In case the recovery fails, the only thing you’ll get back from pcp_recovery_node is the text “BackendError”, which is not very helpful. The logfile of pgpool2 contains a bit more information, but to debug recovery problems, I typically strace all PostgreSQL processes and see what the scripts are doing/where they are failing.
pgpool2 behavior during recovery
In order to see how pgpool2 performs during recovery/degradation, you can use
this little Go program that
tries to do three things every 0.25 seconds: check that the database is healthy
SELECT 1;), run a meaningful SELECT, run an UPDATE.

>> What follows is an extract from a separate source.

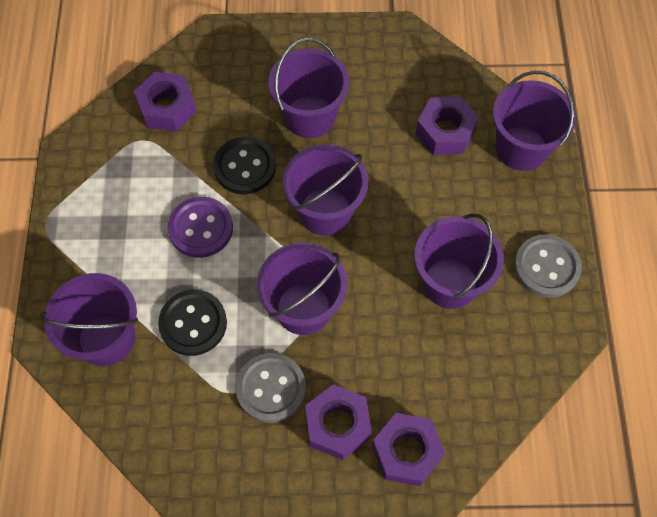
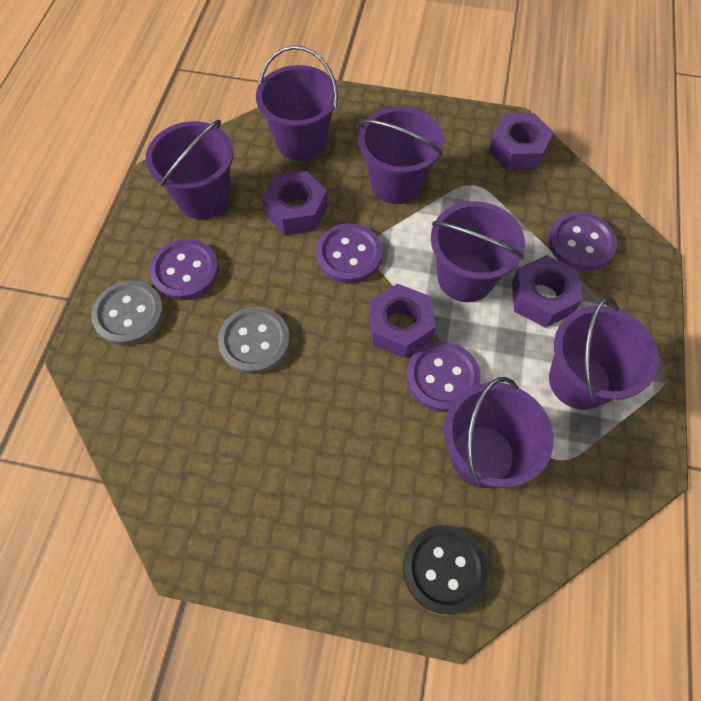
black button: 2 -> 1
purple button: 1 -> 4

When a database node goes down, a single query may fail until pgpool2 realizes that the node needs to be degraded. If your database load is light, chances are that pgpool2 will realize the database is down without even failing a single query, though.
2014-08-13 23:15:27.638 health: ✓ select: ✓ update: ✓ 2014-08-13 23:15:28.700 insert failed: driver: bad connection 2014-08-13 23:15:28.707 health: ✓ select: ✓ update: x
During recovery, there is a time when pgpool2 will just disconnect all clients and not answer any queries any more (2nd stage). In this case, the state lasted for about 20 seconds:
… 2014-08-13 23:16:01.900 health: ✓ select: ✓ update: ✓ 2014-08-13 23:16:02.161 health: ✓ select: ✓ update: ✓ # no queries answered here 2014-08-13 23:16:23.625 health: ✓ select: ✓ update: ✓ 2014-08-13 23:16:24.308 health: ✓ select: ✓ update: ✓ …

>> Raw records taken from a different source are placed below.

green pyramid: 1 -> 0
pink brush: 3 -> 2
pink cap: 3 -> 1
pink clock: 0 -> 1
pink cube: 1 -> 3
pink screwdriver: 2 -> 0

Setting up a PostgreSQL setup that involves pgpool2 is definitely a lot of work. It could be a bit easier if the documentation was more specific on the details of how recovery is supposed to work and would include the configuration that I came up with above. Ideally, something like pgpool2 would be part of PostgreSQL itself.
I am not yet sure how much software I’ll need to touch in order to make it gracefully deal with the PostgreSQL connection dying and coming back up. I know of at least one program I use (buildbot) which does not handle this situation well at all — it needs a complete restart to work again.
Time will tell if the setup is stable and easy to maintain. In case I make negative experiences, I’ll update this article :).